CN110531065A

CN110531065A - 一种基于水凝胶的微量全血分离和血浆检测一体化微流控芯片

Info

Publication number: CN110531065A
Application number: CN201810516452.3A
Authority: CN
Inventors: 张雅鸥; 李威; 高丹; 胡绍良; 邓凤林; 谢伟东; 许乃寒
Original assignee: SHENZHEN COMBINED BIOTECH CO Ltd; Shenzhen Graduate School Tsinghua University
Current assignee: SHENZHEN COMBINED BIOTECH CO Ltd; Shenzhen Graduate School Tsinghua University
Priority date: 2018-05-25
Filing date: 2018-05-25
Publication date: 2019-12-03
Anticipated expiration: 2038-05-25
Also published as: CN110531065B

Abstract

本发明公开了一种基于水凝胶的微量全血分离和血浆检测一体化微流控芯片。该芯片中，所用水凝胶为由聚乙二醇二丙烯酸酯、光引发剂和免疫微球交联而得。该微流控芯片，包括位于上层的孵育通道和位于下层的血浆分离检测通道和位于上下层之间的滤膜；所述孵育通道两端开口，分别为样品进样口和样品出样口；所述全血分离检测通道一端开口；所述全血分离检测通道中填充有聚乙二醇二丙烯酸酯水凝胶体系。该发明可以有效简化血液检验的步骤、实现社区医疗和家居保健中的微创即时检验，有助于居民健康状态的实时监测和疾病的早期预警与诊断。
--------------------
待办任务:
1: 根据这篇微流控芯片专利文本，芯片中的水凝胶由哪些成分交联而成？
2: 请接着这篇微流控芯片专利文本的最后一句往下写。
下列条目与此毫无关系。

[已存储的数据集条目]
--------------------
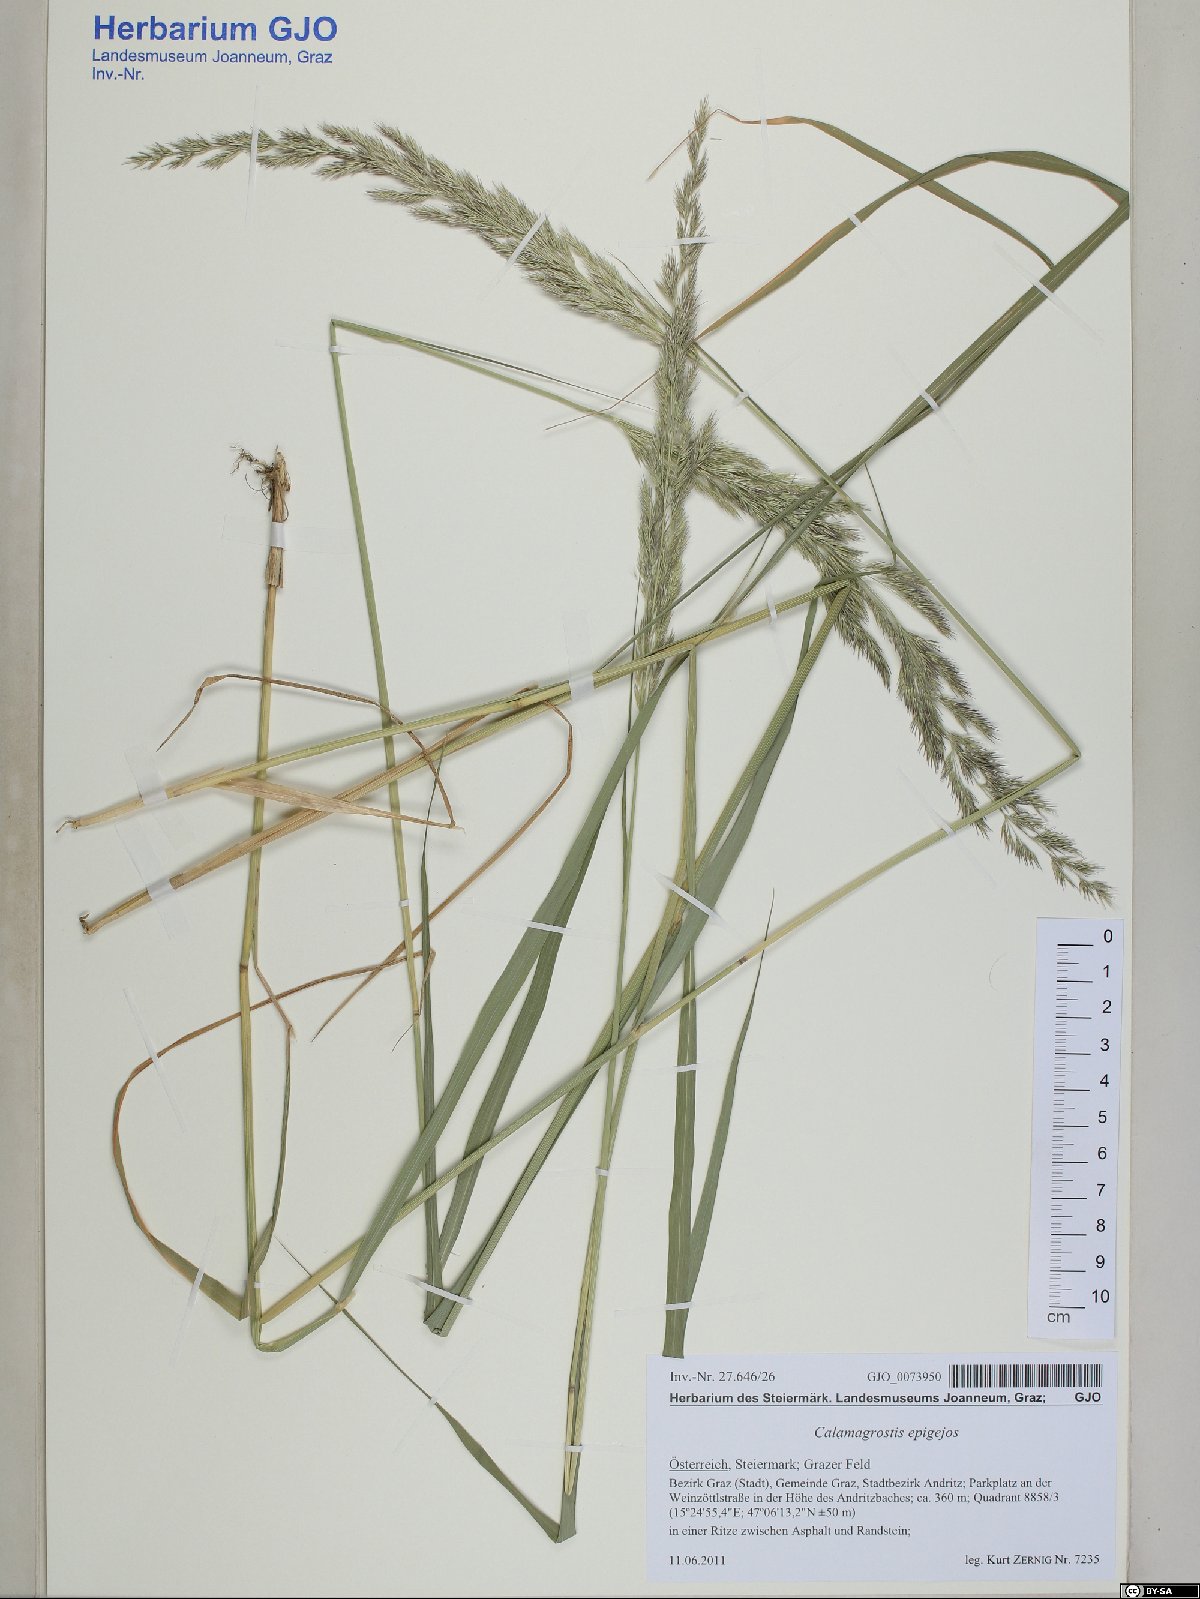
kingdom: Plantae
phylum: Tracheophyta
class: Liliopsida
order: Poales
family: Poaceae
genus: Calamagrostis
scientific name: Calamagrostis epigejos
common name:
--------------------
任务答案:
1: 由聚乙二醇二丙烯酸酯、光引发剂和免疫微球交联而成。

2:
Description

一种基于水凝胶的微量全血分离和血浆检测一体化微流控芯片

技术领域

本发明属于生物领域，涉及一种基于水凝胶的微量全血分离和血浆检测一体化微流控芯片。

背景技术

即时检验(Point-of-care Testing，POCT)是指在采样后立即进行样品的快速检验分析，省去实验室化验的复杂处理程序和高昂的专业设备的一种检验方法，可以实现检验手段的临床化、社区化、家用化和个性化¹。基于微流控芯片(Microfluidic Chips)的检测技术可以在微米尺度的流道和反应室内实现化学分析或生物检验，具备小型化、便携化、操作简便、样品用量少、检测灵敏度高等优点，极大程度地满足了即时检验的要求²。然而，目前的微流控芯片检测技术大都需要额外的血液样品预处理步骤^3,4。在血液检测中，往往使用血清或血浆样品，避免因为溶血产生血红蛋白和乳铁蛋白而干扰检测效果^5,6，而常规的血液分离技术需要使用台式的离心机，不利于临床采用后即时检验^6,7。为此，有人开发了基于微流控芯片的血液分离技术，使血液分离设备具备更好的便携性和易操作性⁸，具备与检测芯片整合的潜能。然而，已报道的血液分离芯片均应用于毫升级别血液样品的分离，需要结合专业的静脉采血，不能很好地结合社区医疗和家居保健中常用的指尖采血等微创的采血方式，因此限制了检测的便捷性。为此，如果能够研发一种能同时从微量全血中分离血浆并检测血浆中生物分子的微流控芯片，真正实现微量血液样品预处理和检测的一体化，将对即时检验的社区化和家居化有着不可估量的推动作用，因此具有研发的意义。

发明内容

本发明的目的是提供一种基于水凝胶的微量全血分离和血浆检测一体化微流控芯片。

本发明提供的水凝胶，为由亲水高分子材料和免疫微球组成；

所述亲水高分子材料呈现三维网状结构，其中包裹所述免疫微球。

上述水凝胶中，所述免疫微球在三维网状结构中均匀分布；

所述水凝胶具体可为由亲水高分子材料、光引发剂和免疫微球交联而得。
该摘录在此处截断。